Continued development

With the continuous expansion of introduction regions for Chinese medicinal plants, the GMPGIS will continuously adjust the sampling data and incorporate additional wild geographical distribution and major production regions into the database. The regions where medicinal plants have been successfully introduced may be used as references to verify and improve the accuracy of the system and optimise the analysis results. In addition, the GMPGIS is capable of establishing a more convenient and efficient web server that will allow different researchers to rapidly obtain accurate analysis results.

Conclusions

China has a vast territory, and its different regions present distinct variations in climate and soil. Likewise, the quality of the medicinal plant materials of the same species growing in different ecological environments is different, and this is especially true for Chinese medicinal plant materials, the cultivation and effects of which are strongly influenced by ecological factors. The quality of medicinal materials in different production regions is superior when the region is highly similar to the regions where Daodi medicinal materials are produced. Based on this premise and the ecological similarity principle, a reasonable plan for the introduction of Chinese medicinal material can be designed, and various regions for planting Chinese medicinal materials can be developed. Continuous cropping obstacle is a primary reason for decreases in medicinal material yield, poor planting quality and aggravation of disease and insect pests.
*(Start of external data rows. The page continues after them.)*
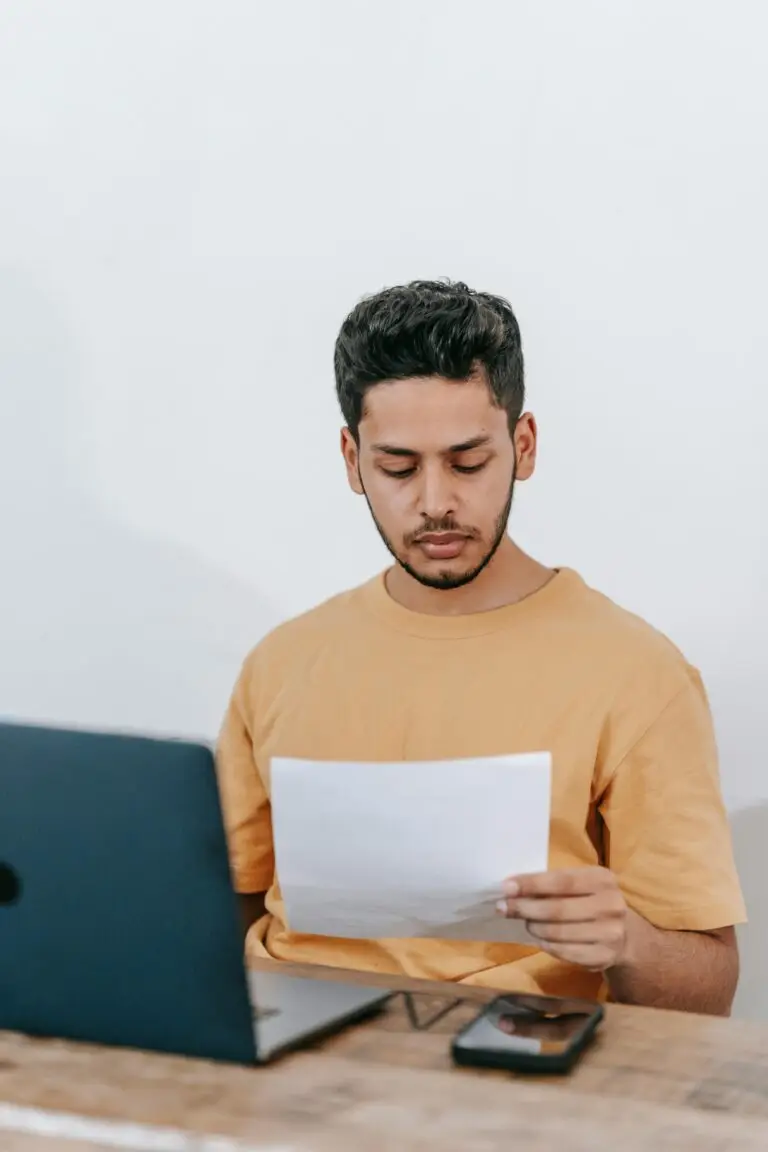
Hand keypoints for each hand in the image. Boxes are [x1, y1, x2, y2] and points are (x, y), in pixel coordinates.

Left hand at [497, 866, 629, 971]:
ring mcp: (611, 934)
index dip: (532, 885)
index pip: (562, 881)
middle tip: (504, 908)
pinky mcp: (604, 957)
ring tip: (526, 923)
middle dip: (526, 908)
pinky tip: (540, 939)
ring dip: (534, 928)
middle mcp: (612, 905)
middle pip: (558, 909)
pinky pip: (565, 953)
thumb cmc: (589, 901)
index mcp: (603, 879)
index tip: (506, 887)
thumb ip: (550, 884)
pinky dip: (547, 945)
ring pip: (559, 933)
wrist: (624, 934)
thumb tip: (511, 888)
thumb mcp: (578, 885)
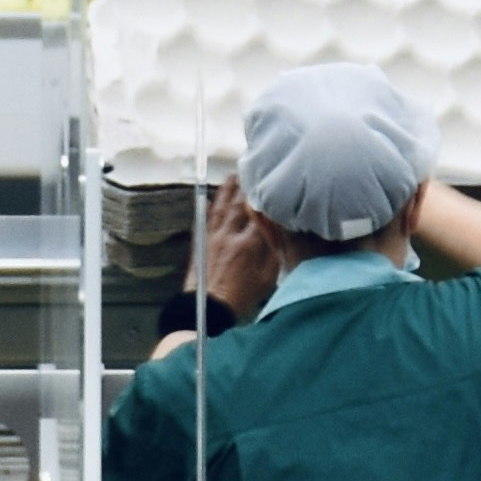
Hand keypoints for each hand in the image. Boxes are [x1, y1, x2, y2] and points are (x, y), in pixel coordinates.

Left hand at [190, 184, 290, 319]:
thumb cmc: (241, 297)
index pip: (260, 213)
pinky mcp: (200, 244)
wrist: (209, 309)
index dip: (267, 198)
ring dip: (227, 190)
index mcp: (249, 243)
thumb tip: (280, 230)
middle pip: (239, 204)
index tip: (273, 185)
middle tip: (252, 171)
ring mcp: (212, 237)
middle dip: (247, 186)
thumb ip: (274, 251)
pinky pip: (204, 219)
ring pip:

As the planting region continues to reduce, selecting new lands for cultivation is necessary to guarantee the development of high-quality medicinal materials. The scientific analysis of potentially suitable production regions should be conducted using the GMPGIS for reasonable migration and base construction [29, 31, 32].

This study found that good consistency exists between the maximum ecological similarity analysis results obtained using the GMPGIS and the ‘Belt and Road Initiative’ advocated by China. The geographical regions included in this initiative, namely Russia, the Netherlands, Germany, Italy and Turkey, have high-potential production regions. With continuous advancements in agricultural cultivation technology, this study may greatly promote the internationalisation of the Chinese herbal medicine planting industry [27].